# If tanA+sinA=p and tanA-sinA=q. Then proove that p^2-q^2=4sqrt (pq) ?

Dec 28, 2017

It is proved below:

#### Explanation:

Here,
$\tan A + \sin A = p$

$\tan A - \sin A = q$

$L . H . S = {p}^{2} - {q}^{2}$

$= {\left(\tan A + \sin A\right)}^{2} - {\left(\tan A - \sin A\right)}^{2}$

$= \left(\tan A + \cancel{\sin} A + \tan A - \cancel{\sin} A\right) \left(\cancel{\tan} A + \sin A - \cancel{\tan} A + \sin A\right)$

$= \left(2 \tan A\right) \cdot \left(2 \sin A\right)$

$= 4 \tan A \sin A$

$= 4 \sqrt{{\tan}^{2} A {\sin}^{2} A}$

$= 4 \sqrt{\left({\sec}^{2} A - 1\right) \sin A}$$\textcolor{b l u e}{\left[\left[A s , {\sec}^{2} \theta - {\tan}^{2} \theta = 1\right]\right]}$

$= 4 \sqrt{{\sec}^{2} A . {\sin}^{2} A - {\sin}^{2} A}$

$= 4 \sqrt{{\sin}^{2} \frac{A}{{\cos}^{2} A} - {\sin}^{2} A}$

$= 4 \sqrt{{\tan}^{2} A - {\sin}^{2} A}$

$= 4 \sqrt{\left(\tan A + \sin A\right) \left(\tan A - \sin A\right)}$

$= 4 \sqrt{p q}$$\textcolor{g r e e n}{\left[A s . \tan A + \sin A = p \mathmr{and} \tan A - \sin A = q\right]}$

$= R . H . S$

Dec 30, 2017

Kindly refer to the Explanation.

#### Explanation:

$\tan A + \sin A = p \ldots \ldots \left(1\right) , \mathmr{and} , \tan A - \sin A = q \ldots \ldots \left(2\right)$.

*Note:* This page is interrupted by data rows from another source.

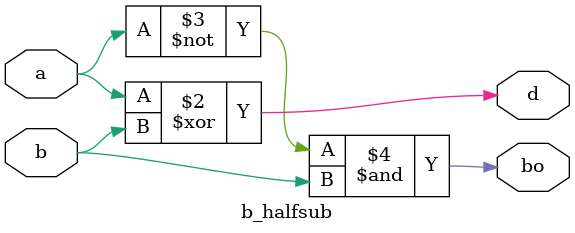
<source format=v>
module b_halfsub(a,b,d,bo);
    input a,b;
    output reg d,bo;
    always@(*)begin
        d = a^b;
        bo=(~a)&b;
    end
endmodule

</source>
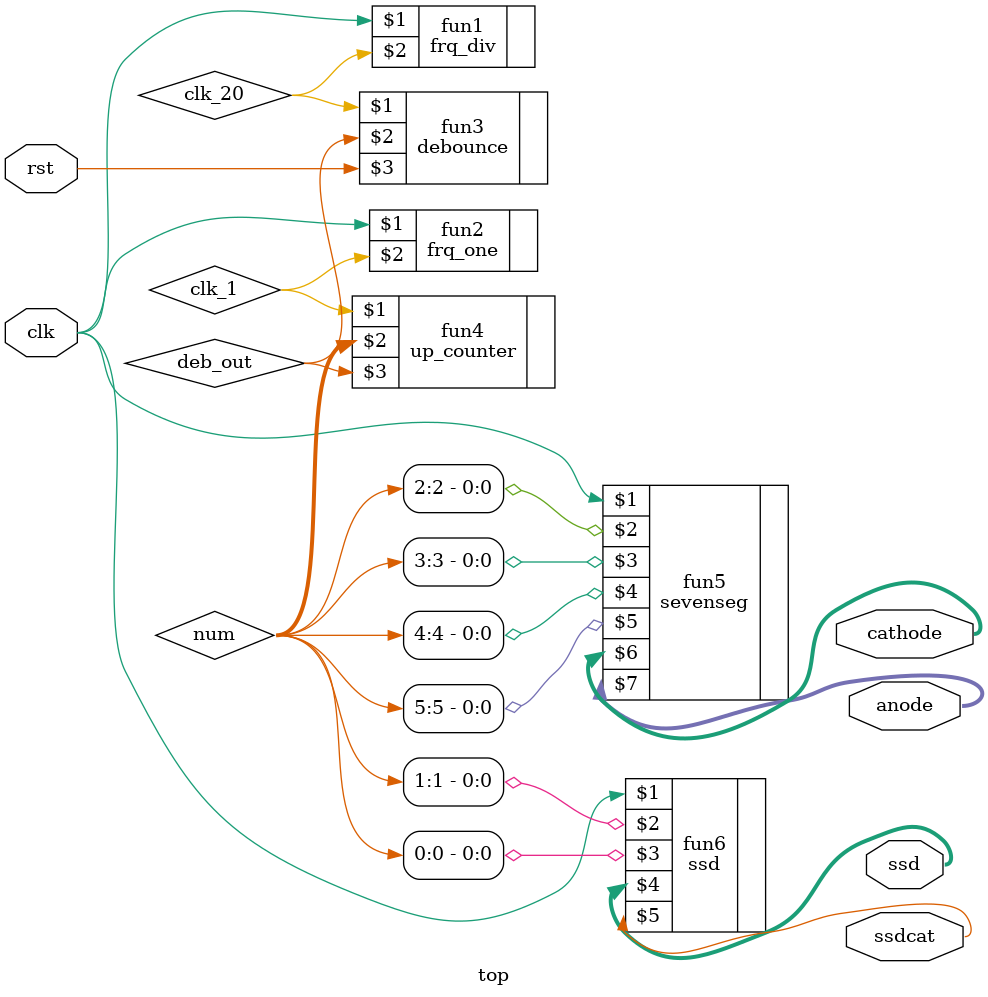
<source format=v>
`timescale 1ns / 1ps


module top(
    input clk,
    input rst,
    output [7:0] cathode,
    output [3:0] anode,
    output [6:0] ssd, //JB[3:0] JC[2:0]
    output ssdcat   //JC[3]
    );
   
    wire deb_out,clk_20,clk_1;
    wire [5:0] num;
    
    frq_div #(20) fun1(clk,clk_20);
    frq_one fun2(clk,clk_1);
    
    debounce fun3(clk_20,deb_out,rst); 
    up_counter fun4(clk_1,num,deb_out);
    sevenseg fun5(clk,num[2],num[3],num[4],num[5],cathode,anode);
    ssd fun6(clk,num[1],num[0],ssd,ssdcat); 
    
endmodule

</source>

$\therefore \left(1\right) + \left(2\right) \Rightarrow 2 \tan A = p + q , \mathmr{and} , \tan A = \frac{p + q}{2}$.

$\text{Similarly, } \sin A = \frac{p - q}{2}$.

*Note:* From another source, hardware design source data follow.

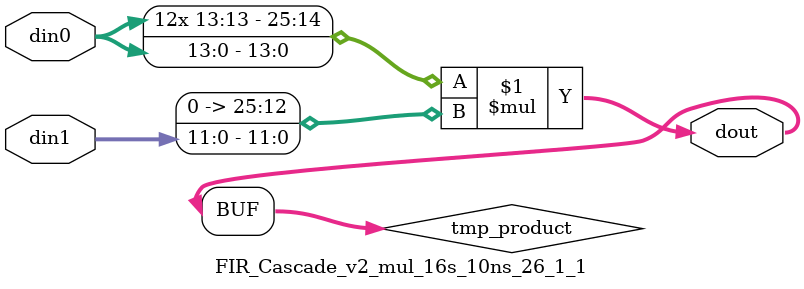
<source format=v>

`timescale 1 ns / 1 ps

 module FIR_Cascade_v2_mul_16s_10ns_26_1_1(din0, din1, dout);
parameter ID = 1;
parameter NUM_STAGE = 0;
parameter din0_WIDTH = 14;
parameter din1_WIDTH = 12;
parameter dout_WIDTH = 26;

input [din0_WIDTH - 1 : 0] din0; 
input [din1_WIDTH - 1 : 0] din1; 
output [dout_WIDTH - 1 : 0] dout;

wire signed [dout_WIDTH - 1 : 0] tmp_product;


























assign tmp_product = $signed(din0) * $signed({1'b0, din1});









assign dout = tmp_product;





















endmodule

</source>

$\therefore \cot A = \frac{2}{p + q} , \mathmr{and} \csc A = \frac{2}{p - q}$.

But, ${\csc}^{2} A - {\cot}^{2} A = 1$,

$\Rightarrow \frac{4}{p - q} ^ 2 - \frac{4}{p + q} ^ 2 = 1 , \mathmr{and} ,$.

$\frac{4 \left\{{\left(p + q\right)}^{2} - {\left(p - q\right)}^{2}\right\}}{{\left(p + q\right)}^{2} {\left(p - q\right)}^{2}} = 1$.

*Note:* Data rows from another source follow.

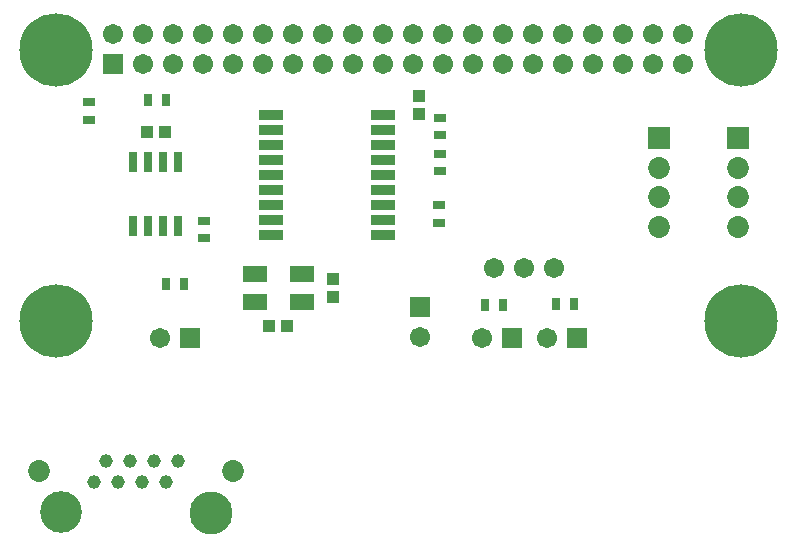
<source format=gts>
G04*
G04 #@! TF.GenerationSoftware,Altium Limited,Altium Designer,18.1.9 (240)*
G04*
G04 Layer_Color=8388736*
%FSAX25Y25*%
%MOIN*%
G70*
G01*
G75*
%ADD23R,0.03162X0.04343*%
%ADD24R,0.03162X0.06706*%
%ADD25R,0.08280X0.03359*%
%ADD26R,0.07887X0.05524*%
%ADD27R,0.03950X0.03950*%
%ADD28R,0.03950X0.03950*%
%ADD29R,0.04343X0.03162*%
%ADD30R,0.06706X0.06706*%
%ADD31C,0.06706*%
%ADD32C,0.24422*%
%ADD33C,0.07296*%
%ADD34C,0.13910*%
%ADD35C,0.14304*%
%ADD36C,0.04619*%
%ADD37R,0.07296X0.07296*%
%ADD38C,0.06706*%
%ADD39C,0.06710*%
%ADD40R,0.06706X0.06706*%
D23*
X0450787Y0323819D02*
D03*
X0444882D02*
D03*
X0438878Y0385335D02*
D03*
X0444783D02*
D03*
X0580807Y0317323D02*
D03*
X0574902D02*
D03*
X0557087Y0316831D02*
D03*
X0551181D02*
D03*
D24*
X0448937Y0364665D02*
D03*
X0443937D02*
D03*
X0438937D02*
D03*
X0433937D02*
D03*
X0448937Y0343406D02*
D03*
X0443937D02*
D03*
X0438937D02*
D03*
X0433937D02*
D03*
D25*
X0517224Y0340433D02*
D03*
Y0345433D02*
D03*
Y0350433D02*
D03*
Y0355433D02*
D03*
Y0360433D02*
D03*
Y0365433D02*
D03*
Y0370433D02*
D03*
Y0375433D02*
D03*
Y0380433D02*
D03*
X0479823Y0340433D02*
D03*
Y0345433D02*
D03*
Y0350433D02*
D03*
Y0355433D02*
D03*
Y0360433D02*
D03*
Y0365433D02*
D03*
Y0370433D02*
D03*
Y0375433D02*
D03*
Y0380433D02*
D03*
D26*
X0490100Y0327372D02*
D03*
Y0317923D02*
D03*
X0474352Y0327372D02*
D03*
Y0317923D02*
D03*
D27*
X0529035Y0386614D02*
D03*
Y0380709D02*
D03*
X0500394Y0325492D02*
D03*
Y0319587D02*
D03*
D28*
X0444488Y0374508D02*
D03*
X0438583D02*
D03*
X0479134Y0309842D02*
D03*
X0485039D02*
D03*
D29*
X0536221Y0367421D02*
D03*
Y0361516D02*
D03*
Y0373524D02*
D03*
Y0379429D02*
D03*
X0535925Y0344291D02*
D03*
Y0350197D02*
D03*
X0457480Y0345079D02*
D03*
Y0339173D02*
D03*
X0419095Y0384547D02*
D03*
Y0378642D02*
D03*
D30*
X0452756Y0306004D02*
D03*
X0427264Y0397185D02*
D03*
X0581752Y0306004D02*
D03*
X0560000D02*
D03*
D31*
X0442756D02*
D03*
X0617264Y0407185D02*
D03*
Y0397185D02*
D03*
X0607264Y0407185D02*
D03*
Y0397185D02*
D03*
X0597264Y0407185D02*
D03*
Y0397185D02*
D03*
X0587264Y0407185D02*
D03*
Y0397185D02*
D03*
X0577264Y0407185D02*
D03*
Y0397185D02*
D03*
X0567264Y0407185D02*
D03*
Y0397185D02*
D03*
X0557264Y0407185D02*
D03*
Y0397185D02*
D03*
X0547264Y0407185D02*
D03*
Y0397185D02*
D03*
X0537264Y0407185D02*
D03*
Y0397185D02*
D03*
X0527264Y0407185D02*
D03*
Y0397185D02*
D03*
X0517264Y0407185D02*
D03*
Y0397185D02*
D03*
X0507264Y0407185D02*
D03*
Y0397185D02*
D03*
X0497264Y0407185D02*
D03*
Y0397185D02*
D03*
X0487264Y0407185D02*
D03*
Y0397185D02*
D03*
X0477264Y0407185D02*
D03*
Y0397185D02*
D03*
X0467264Y0407185D02*
D03*
Y0397185D02*
D03*
X0457264Y0407185D02*
D03*
Y0397185D02*
D03*
X0447264Y0407185D02*
D03*
Y0397185D02*
D03*
X0437264Y0407185D02*
D03*
Y0397185D02*
D03*
X0427264Y0407185D02*
D03*
X0571752Y0306004D02*
D03*
X0550000D02*
D03*
X0529528Y0306299D02*
D03*
D32*
X0636346Y0402051D02*
D03*
Y0311500D02*
D03*
X0408000D02*
D03*
Y0402051D02*
D03*
D33*
X0402441Y0261575D02*
D03*
X0467244D02*
D03*
X0609055Y0343012D02*
D03*
Y0352854D02*
D03*
Y0362697D02*
D03*
X0635433Y0343012D02*
D03*
Y0352854D02*
D03*
Y0362697D02*
D03*
D34*
X0409921Y0248110D02*
D03*
D35*
X0459764Y0247795D02*
D03*
D36*
X0424961Y0265079D02*
D03*
X0432953Y0265118D02*
D03*
X0440945D02*
D03*
X0448937D02*
D03*
X0420748Y0258071D02*
D03*
X0428740D02*
D03*
X0436732D02*
D03*
X0444724D02*
D03*
D37*
X0609055Y0372539D02*
D03*
X0635433D02*
D03*
D38*
X0554075Y0329173D02*
D03*
D39*
X0564075Y0329134D02*
D03*
X0574075D02*
D03*
D40*
X0529528Y0316299D02*
D03*
M02*

</source>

$\Rightarrow \frac{4 \cdot 4 p q}{{p}^{2} - {q}^{2}} ^ 2 = 1 , i . e . ,$

${\left({p}^{2} - {q}^{2}\right)}^{2} = 16 p q$,

$\Rightarrow {p}^{2} - {q}^{2} = 4 \sqrt{p q} ,$ as desired!

Enjoy Maths.!

Dec 30, 2017

$R H S = 4 \sqrt{p q}$

$= 4 \sqrt{\left(\tan A + \sin A\right) \left(\tan A - \sin A\right)}$

$= 4 \sqrt{{\tan}^{2} A - {\sin}^{2} A}$

$= 4 \sqrt{{\sin}^{2} \frac{A}{\cos} ^ 2 A - {\sin}^{2} A}$

$= 4 \sqrt{{\sin}^{2} A \times {\sec}^{2} A - {\sin}^{2} A}$

=4sqrt(sin^2A(sec^2A-1)

$= 4 \sqrt{{\sin}^{2} A {\tan}^{2} A}$

$= 4 \tan A \sin A$

$= {\left(\tan A + \sin A\right)}^{2} - {\left(\tan A - \sin A\right)}^{2}$

$= {p}^{2} - {q}^{2} = R H S$